ENTRIES SHOWN:

<<<<

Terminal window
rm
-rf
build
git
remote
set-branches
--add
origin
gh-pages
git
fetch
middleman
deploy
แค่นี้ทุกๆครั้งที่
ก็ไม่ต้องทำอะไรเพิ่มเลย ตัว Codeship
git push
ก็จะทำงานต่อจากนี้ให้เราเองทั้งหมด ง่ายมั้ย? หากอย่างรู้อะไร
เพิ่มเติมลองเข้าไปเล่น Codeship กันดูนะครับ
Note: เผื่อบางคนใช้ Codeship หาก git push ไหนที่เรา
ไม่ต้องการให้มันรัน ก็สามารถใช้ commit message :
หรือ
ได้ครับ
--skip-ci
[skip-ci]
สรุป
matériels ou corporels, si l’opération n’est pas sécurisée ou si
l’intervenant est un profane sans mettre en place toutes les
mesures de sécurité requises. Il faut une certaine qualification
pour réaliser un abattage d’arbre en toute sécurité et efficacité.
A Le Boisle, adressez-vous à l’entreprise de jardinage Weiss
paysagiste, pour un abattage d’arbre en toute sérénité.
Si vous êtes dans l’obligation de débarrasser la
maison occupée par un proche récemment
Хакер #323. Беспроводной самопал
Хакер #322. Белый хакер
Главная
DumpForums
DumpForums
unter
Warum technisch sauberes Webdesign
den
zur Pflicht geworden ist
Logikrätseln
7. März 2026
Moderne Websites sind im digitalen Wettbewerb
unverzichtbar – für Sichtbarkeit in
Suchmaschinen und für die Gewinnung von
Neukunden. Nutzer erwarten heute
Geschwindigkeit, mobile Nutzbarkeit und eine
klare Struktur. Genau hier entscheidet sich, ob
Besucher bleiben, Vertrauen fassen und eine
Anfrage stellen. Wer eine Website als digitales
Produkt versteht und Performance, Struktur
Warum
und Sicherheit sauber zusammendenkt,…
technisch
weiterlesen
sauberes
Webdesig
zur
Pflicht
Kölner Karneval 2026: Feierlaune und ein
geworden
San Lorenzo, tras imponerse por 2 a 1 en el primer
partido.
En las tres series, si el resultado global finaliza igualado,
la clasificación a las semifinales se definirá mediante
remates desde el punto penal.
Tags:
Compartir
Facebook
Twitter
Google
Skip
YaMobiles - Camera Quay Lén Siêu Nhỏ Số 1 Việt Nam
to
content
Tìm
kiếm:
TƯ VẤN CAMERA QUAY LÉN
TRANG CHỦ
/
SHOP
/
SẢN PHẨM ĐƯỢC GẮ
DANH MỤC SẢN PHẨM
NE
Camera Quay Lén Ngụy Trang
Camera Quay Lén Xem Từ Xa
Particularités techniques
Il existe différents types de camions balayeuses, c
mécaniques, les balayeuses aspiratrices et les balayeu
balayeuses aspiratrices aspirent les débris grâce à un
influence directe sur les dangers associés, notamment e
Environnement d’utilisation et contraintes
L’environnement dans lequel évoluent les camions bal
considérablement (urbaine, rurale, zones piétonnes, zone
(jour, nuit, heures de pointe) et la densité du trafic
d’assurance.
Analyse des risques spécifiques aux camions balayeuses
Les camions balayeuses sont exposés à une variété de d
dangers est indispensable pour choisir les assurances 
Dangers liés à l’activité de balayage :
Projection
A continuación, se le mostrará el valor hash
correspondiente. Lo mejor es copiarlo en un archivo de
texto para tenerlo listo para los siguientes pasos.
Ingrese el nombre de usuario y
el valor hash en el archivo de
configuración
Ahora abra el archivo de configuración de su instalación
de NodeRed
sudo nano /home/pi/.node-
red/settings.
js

>>>>

PROBLEM TO SOLVE: Search the entries above for lines containing the word "push", and copy each one.

YOUR RESPONSE:
git push
Note: เผื่อบางคนใช้ Codeship หาก git push ไหนที่เรา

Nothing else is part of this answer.